Fabrication of a durable superhydrophobic surface with corrosion resistance on copper

In order to fabrication a durable superhydrophobic surface with corrosion resistance, we have constructed a copper oxide layer with a hierarchical structure in situ on the copper surface by using a chemical treatment. The corrosion resistance and superhydrophobic durability of the surface are enhanced due to the chemical stability of the oxide and the stability of the hierarchical structure. The surface morphology, composition and phase structure were characterized by SEM, EDS, XPS, FT-IR and XRD. The superhydrophobicity of the surface was investigated by wettability tests. The superhydrophobicity durability was investigated by acidic and alkaline solution contact angle test, water immersion test, and UV irradiation test. Electrochemical tests were conducted to examine the potentiodynamic polarization curves and electrochemical impedance spectra to investigate the corrosion resistance of the superhydrophobic specimen.
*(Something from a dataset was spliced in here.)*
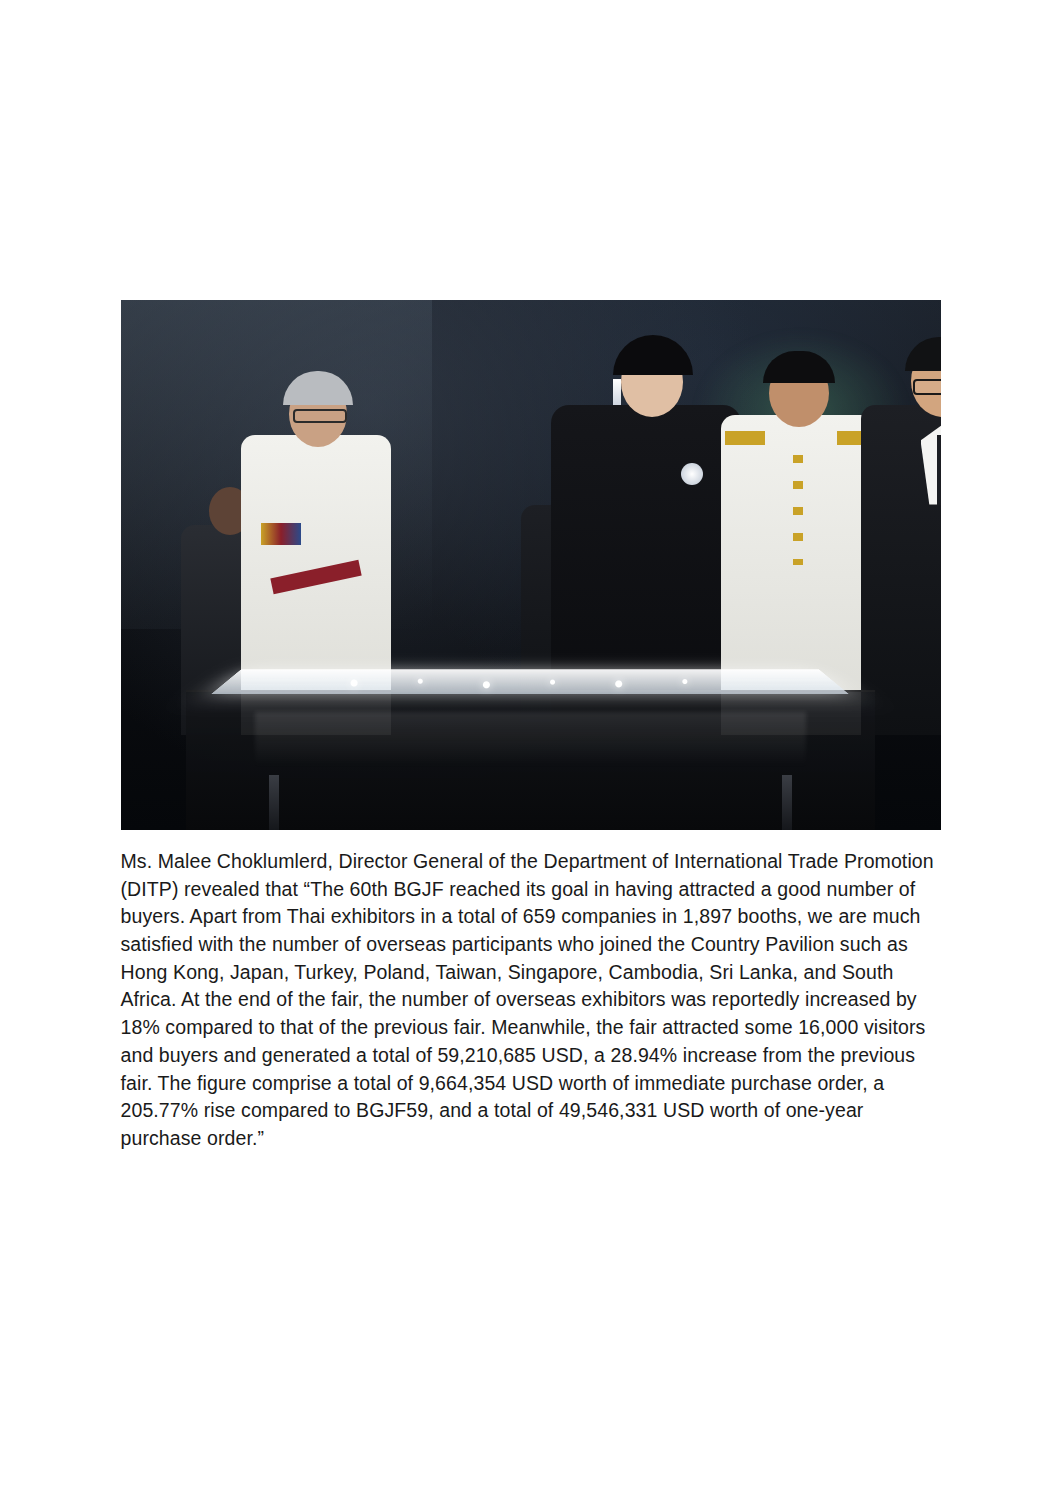EXHIBITOR
Ms. Malee Choklumlerd, Director General of the Department of International Trade Promotion (DITP) revealed that “The 60th BGJF reached its goal in having attracted a good number of buyers. Apart from Thai exhibitors in a total of 659 companies in 1,897 booths, we are much satisfied with the number of overseas participants who joined the Country Pavilion such as Hong Kong, Japan, Turkey, Poland, Taiwan, Singapore, Cambodia, Sri Lanka, and South Africa. At the end of the fair, the number of overseas exhibitors was reportedly increased by 18% compared to that of the previous fair. Meanwhile, the fair attracted some 16,000 visitors and buyers and generated a total of 59,210,685 USD, a 28.94% increase from the previous fair. The figure comprise a total of 9,664,354 USD worth of immediate purchase order, a 205.77% rise compared to BGJF59, and a total of 49,546,331 USD worth of one-year purchase order.”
The experimental results are as follows. The oxide formed by chemical treatment is CuO. In the oxide layer, the nano-needles are aggregated into bundles, and the bundles are intertwined with each other to form a stable pyramidal hierarchical structure. The superhydrophobic surface has a water contact angle of 160 degrees and a sliding angle of less than 2 degrees. The superhydrophobic surface is chemically stable. The contact angle is greater than 150 degrees for both acidic and alkaline test liquids. The superhydrophobic surface retains its hydrophobicity for a long time when immersed in water. After 20 days of exposure to UV light, the surface remains superhydrophobic. The superhydrophobic specimen has a low corrosion rate and high impedance. The superhydrophobic surface is corrosion resistant and can provide corrosion protection to the substrate.